Start with customer experience, not the customer
The first move as a technical leader, before approaching the customer directly, is to talk to whoever owns the customer relationship on your side. Account management, customer success, sales — whoever has been in regular contact. Go in with genuine curiosity, not defensiveness.
What you want to understand:
- What the customer originally signed up for — the stated goals, the success criteria, the implicit promises made during the sales process.
- What has changed — in their business, their team, their priorities, or their understanding of the problem.
- What they have been saying — in calls, in emails, in passing. Complaints about timelines are often proxies for something deeper.
This conversation is not about building a case for yourself. It is about getting an accurate picture of the gap between what the customer expected and what they are experiencing. You cannot close a gap you have not measured.
Diagnose before you prescribe
Once you have context from the relationship side, it is time to look at the actual work. Most troubled data projects fail for one of three reasons:
- Misaligned scope — the team built what was asked, not what was needed. The requirements were interpreted too literally, or they drifted over time without formal acknowledgement.
- Trust deficit — deliverables have been late, incorrect, or poorly communicated. The customer no longer believes the team will deliver.
- Invisible progress — the work is actually going well, but the customer cannot see it. This is more common than it sounds, especially in infrastructure-heavy projects.
Each of these requires a different response. Prescribing a new sprint plan will not fix a trust deficit. Improving your demos will not fix a scope problem.
The direct conversation
At some point you need to sit down with the customer and have an honest conversation. Not a status update — a real conversation about whether the engagement is working.
Come prepared with your own assessment of where things stand. Customers respect leaders who can say “here is what I think went wrong and here is what I propose we do differently” far more than those who deflect or over-promise.

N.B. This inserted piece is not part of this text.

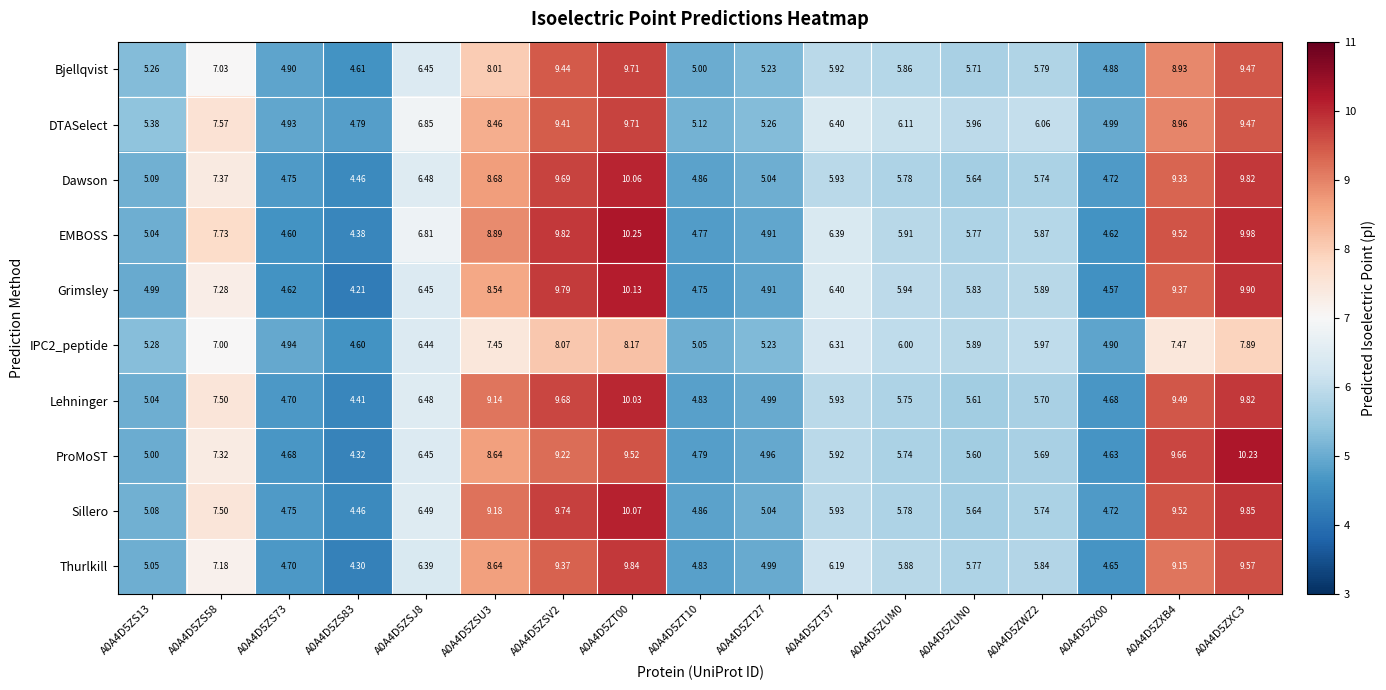

Is the value of Sillero at A0A4D5ZSU3 greater than the value of IPC2_peptide at A0A4D5ZSU3?

Yes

A few principles for that conversation:
- Acknowledge specifically, not generically. “We know things have been difficult” is noise. “The pipeline rework we committed to in January is still not in production, and I understand why that is frustrating” is signal.
- Do not bring solutions before you understand the problem. Ask what success looks like from their side before pitching a recovery plan.

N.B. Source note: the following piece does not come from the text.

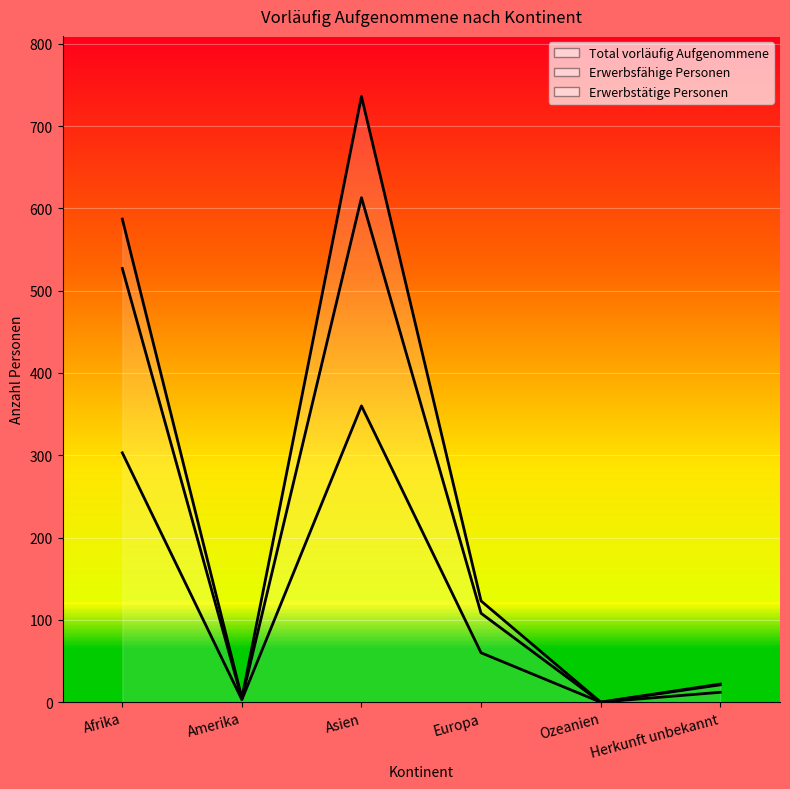

What is the maximum value for Total vorläufig Aufgenommene?

360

- Be realistic about what is fixable. A turnaround is possible in most cases. A full reversal of a six-month trust deficit in two weeks is not. Set honest expectations.
The recovery plan
A good turnaround plan is short, concrete, and verifiable. It should answer three questions:
- What will be different going forward?
- How will the customer know it is working?
- What happens if it is not?
Avoid the temptation to pad the plan with reassurances. Customers in this state have heard enough words. What they need is evidence — small, consistent, visible proof that things are changing. Identify the smallest meaningful deliverable you can ship in the shortest honest timeline, and ship it cleanly.

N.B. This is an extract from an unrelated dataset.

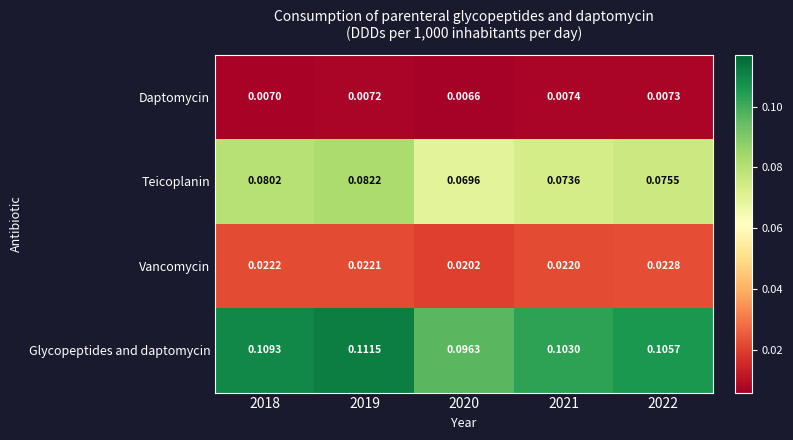

Which series has the largest total across all categories?

Glycopeptides and daptomycin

Momentum matters more than ambition at this stage.
When to call it
Not every project can or should be saved. If the customer’s expectations were structurally unachievable from the start, or if the relationship has broken down beyond repair, the right move is to say so — professionally, clearly, and early enough that both sides can exit on reasonable terms.
Dragging out an engagement that cannot succeed wastes everyone’s time and, more importantly, leaves the customer worse off. That is not a trade-off worth making to preserve short-term revenue.
Turning around a data project is mostly a people problem wearing a technical costume. The code matters, but what usually needs fixing first is the conversation.